In one scene, the narrator walks users through a calm, outdoor market disrupted by the ignition of a bomb in a nearby building. In another scene, users sit at the top of a tank rolling through a desert road headed toward a cloud of smoke.

Huntington Beach veteran Christopher Merkle, who served in the Marine Corps for 14 years, found the tool therapeutic.

During a media preview of the exhibit last month, Merkle said that as a boy he dreamed of being like John Wayne — namely his Sgt. John Stryker character in 1949’s “Sands of Iwo Jima.”

Merkle enlisted at 17, quickly became good at his job and took pride in eventually training other Marines. He served in Iraq and Afghanistan.

Navigating the trauma proved difficult once he returned to civilian life. PTSD took over.

“The hardest part of a military person or veteran is to ask for help,” he said. “We’re always this machine that’s pushing forward.”

The stigma attached to PTSD doesn’t make it easy for a veteran to seek help, Merkle said.

When a Marine is at war, Merkle explained, he or she is alone with his or her thoughts, desperately wanting to go home.

But when Marines head home, they often struggle to reconnect with family and friends and find themselves wanting to return to combat, he said.

When he finally reached out for help, Merkle said traditional therapy — where a clinician tries to help a veteran navigate PTSD through dialogue — didn’t work. He was referred to Bravemind.

“VR puts you in that space,” Merkle said. “It’s hard to describe, but it’s in that moment I’m seeing this, and I’m seeing that.”

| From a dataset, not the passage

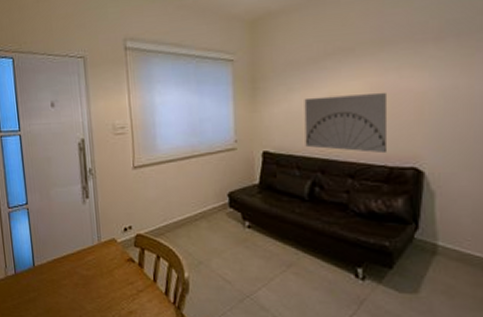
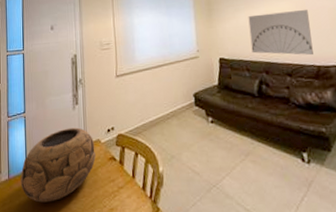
decorative bowl: none [28,224,111,301] -> present [20,127,96,203]

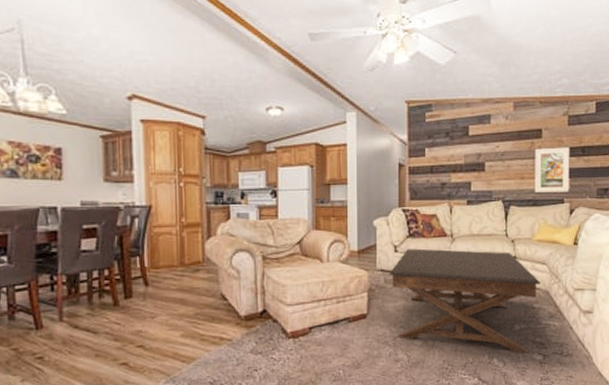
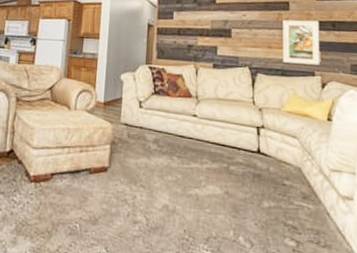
coffee table: present [388,248,541,354] -> none [132,106,292,238]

Albert “Skip” Rizzo, USC’s director for medical virtual reality, said he was impressed with the labor of love the exhibit turned out to be for OC Fair staff.

If Bravemind continues to garner success and acceptance, Rizzo said it can open the door to help mitigate other traumas.

“PTSD isn’t a life sentence,” Rizzo said. “Don’t give up hope seeking treatment.”

The fair ends Aug. 12. The VR exhibit, which also features informational displays and war memorabilia, will be at Heroes Hall for the remainder of the year.